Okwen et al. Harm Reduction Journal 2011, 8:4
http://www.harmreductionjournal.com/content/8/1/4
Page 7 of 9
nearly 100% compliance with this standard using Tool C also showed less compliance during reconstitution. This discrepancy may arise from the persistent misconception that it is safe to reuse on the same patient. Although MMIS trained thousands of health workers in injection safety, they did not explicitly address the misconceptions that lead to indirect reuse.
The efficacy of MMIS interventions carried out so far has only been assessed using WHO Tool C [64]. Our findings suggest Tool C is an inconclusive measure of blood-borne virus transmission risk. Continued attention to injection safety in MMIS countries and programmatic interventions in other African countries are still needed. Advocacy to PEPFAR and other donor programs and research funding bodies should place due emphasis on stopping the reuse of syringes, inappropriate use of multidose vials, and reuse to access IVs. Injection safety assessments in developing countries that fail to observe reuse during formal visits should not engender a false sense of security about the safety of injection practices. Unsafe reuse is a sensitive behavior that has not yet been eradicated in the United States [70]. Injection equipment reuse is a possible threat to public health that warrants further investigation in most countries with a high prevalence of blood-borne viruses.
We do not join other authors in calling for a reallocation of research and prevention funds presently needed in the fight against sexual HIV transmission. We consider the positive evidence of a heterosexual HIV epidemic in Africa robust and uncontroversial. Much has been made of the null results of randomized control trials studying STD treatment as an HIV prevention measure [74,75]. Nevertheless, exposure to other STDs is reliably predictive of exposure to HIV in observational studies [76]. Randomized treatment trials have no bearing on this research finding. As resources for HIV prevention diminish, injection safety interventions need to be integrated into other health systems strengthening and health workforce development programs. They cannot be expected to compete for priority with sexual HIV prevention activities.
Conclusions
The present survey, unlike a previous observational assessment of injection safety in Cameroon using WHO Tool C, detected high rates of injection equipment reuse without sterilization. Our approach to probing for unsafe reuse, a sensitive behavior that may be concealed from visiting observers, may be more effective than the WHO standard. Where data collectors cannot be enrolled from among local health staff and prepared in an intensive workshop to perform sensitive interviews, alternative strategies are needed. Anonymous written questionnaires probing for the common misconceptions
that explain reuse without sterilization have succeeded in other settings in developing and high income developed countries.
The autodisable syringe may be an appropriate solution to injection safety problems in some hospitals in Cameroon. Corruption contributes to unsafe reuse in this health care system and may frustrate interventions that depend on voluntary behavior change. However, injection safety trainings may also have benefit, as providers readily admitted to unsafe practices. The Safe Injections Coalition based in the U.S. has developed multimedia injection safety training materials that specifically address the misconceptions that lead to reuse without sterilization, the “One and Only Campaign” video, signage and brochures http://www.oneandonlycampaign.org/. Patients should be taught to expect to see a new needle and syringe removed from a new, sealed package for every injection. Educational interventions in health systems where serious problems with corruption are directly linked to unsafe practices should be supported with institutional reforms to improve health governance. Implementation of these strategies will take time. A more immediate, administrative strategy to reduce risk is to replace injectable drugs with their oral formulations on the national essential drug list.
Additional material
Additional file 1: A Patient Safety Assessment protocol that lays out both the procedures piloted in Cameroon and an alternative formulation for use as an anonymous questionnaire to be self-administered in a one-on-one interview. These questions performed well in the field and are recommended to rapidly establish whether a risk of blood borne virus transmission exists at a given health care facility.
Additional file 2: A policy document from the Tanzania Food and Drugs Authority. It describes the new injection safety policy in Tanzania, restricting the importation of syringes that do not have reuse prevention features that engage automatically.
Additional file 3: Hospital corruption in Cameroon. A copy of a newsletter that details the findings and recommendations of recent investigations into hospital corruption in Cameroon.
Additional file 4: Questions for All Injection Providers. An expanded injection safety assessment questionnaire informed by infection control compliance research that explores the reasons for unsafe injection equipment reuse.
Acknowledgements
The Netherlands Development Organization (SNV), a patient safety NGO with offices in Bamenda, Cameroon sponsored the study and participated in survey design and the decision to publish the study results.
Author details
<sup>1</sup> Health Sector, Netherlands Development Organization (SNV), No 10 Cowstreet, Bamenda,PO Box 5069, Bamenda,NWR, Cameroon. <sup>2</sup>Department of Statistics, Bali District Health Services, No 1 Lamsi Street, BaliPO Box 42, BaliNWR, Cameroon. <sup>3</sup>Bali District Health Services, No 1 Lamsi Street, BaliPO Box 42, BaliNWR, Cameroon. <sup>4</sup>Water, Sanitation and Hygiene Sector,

+ + + +

§ **Task description**
When you answer, repeat every record exactly, omitting nothing.

§ **Answer for the task**
Okwen et al. Harm Reduction Journal 2011, 8:4
http://www.harmreductionjournal.com/content/8/1/4
Page 7 of 9
nearly 100% compliance with this standard using Tool C also showed less compliance during reconstitution. This discrepancy may arise from the persistent misconception that it is safe to reuse on the same patient. Although MMIS trained thousands of health workers in injection safety, they did not explicitly address the misconceptions that lead to indirect reuse.
The efficacy of MMIS interventions carried out so far has only been assessed using WHO Tool C [64]. Our findings suggest Tool C is an inconclusive measure of blood-borne virus transmission risk. Continued attention to injection safety in MMIS countries and programmatic interventions in other African countries are still needed. Advocacy to PEPFAR and other donor programs and research funding bodies should place due emphasis on stopping the reuse of syringes, inappropriate use of multidose vials, and reuse to access IVs. Injection safety assessments in developing countries that fail to observe reuse during formal visits should not engender a false sense of security about the safety of injection practices. Unsafe reuse is a sensitive behavior that has not yet been eradicated in the United States [70]. Injection equipment reuse is a possible threat to public health that warrants further investigation in most countries with a high prevalence of blood-borne viruses.
We do not join other authors in calling for a reallocation of research and prevention funds presently needed in the fight against sexual HIV transmission. We consider the positive evidence of a heterosexual HIV epidemic in Africa robust and uncontroversial. Much has been made of the null results of randomized control trials studying STD treatment as an HIV prevention measure [74,75]. Nevertheless, exposure to other STDs is reliably predictive of exposure to HIV in observational studies [76]. Randomized treatment trials have no bearing on this research finding. As resources for HIV prevention diminish, injection safety interventions need to be integrated into other health systems strengthening and health workforce development programs. They cannot be expected to compete for priority with sexual HIV prevention activities.
Conclusions
The present survey, unlike a previous observational assessment of injection safety in Cameroon using WHO Tool C, detected high rates of injection equipment reuse without sterilization. Our approach to probing for unsafe reuse, a sensitive behavior that may be concealed from visiting observers, may be more effective than the WHO standard. Where data collectors cannot be enrolled from among local health staff and prepared in an intensive workshop to perform sensitive interviews, alternative strategies are needed. Anonymous written questionnaires probing for the common misconceptions
that explain reuse without sterilization have succeeded in other settings in developing and high income developed countries.
The autodisable syringe may be an appropriate solution to injection safety problems in some hospitals in Cameroon. Corruption contributes to unsafe reuse in this health care system and may frustrate interventions that depend on voluntary behavior change. However, injection safety trainings may also have benefit, as providers readily admitted to unsafe practices. The Safe Injections Coalition based in the U.S. has developed multimedia injection safety training materials that specifically address the misconceptions that lead to reuse without sterilization, the “One and Only Campaign” video, signage and brochures http://www.oneandonlycampaign.org/. Patients should be taught to expect to see a new needle and syringe removed from a new, sealed package for every injection. Educational interventions in health systems where serious problems with corruption are directly linked to unsafe practices should be supported with institutional reforms to improve health governance. Implementation of these strategies will take time. A more immediate, administrative strategy to reduce risk is to replace injectable drugs with their oral formulations on the national essential drug list.
Additional material
Additional file 1: A Patient Safety Assessment protocol that lays out both the procedures piloted in Cameroon and an alternative formulation for use as an anonymous questionnaire to be self-administered in a one-on-one interview. These questions performed well in the field and are recommended to rapidly establish whether a risk of blood borne virus transmission exists at a given health care facility.
Additional file 2: A policy document from the Tanzania Food and Drugs Authority. It describes the new injection safety policy in Tanzania, restricting the importation of syringes that do not have reuse prevention features that engage automatically.
Additional file 3: Hospital corruption in Cameroon. A copy of a newsletter that details the findings and recommendations of recent investigations into hospital corruption in Cameroon.
Additional file 4: Questions for All Injection Providers. An expanded injection safety assessment questionnaire informed by infection control compliance research that explores the reasons for unsafe injection equipment reuse.
Acknowledgements
The Netherlands Development Organization (SNV), a patient safety NGO with offices in Bamenda, Cameroon sponsored the study and participated in survey design and the decision to publish the study results.
Author details
<sup>1</sup> Health Sector, Netherlands Development Organization (SNV), No 10 Cowstreet, Bamenda,PO Box 5069, Bamenda,NWR, Cameroon. <sup>2</sup>Department of Statistics, Bali District Health Services, No 1 Lamsi Street, BaliPO Box 42, BaliNWR, Cameroon. <sup>3</sup>Bali District Health Services, No 1 Lamsi Street, BaliPO Box 42, BaliNWR, Cameroon. <sup>4</sup>Water, Sanitation and Hygiene Sector,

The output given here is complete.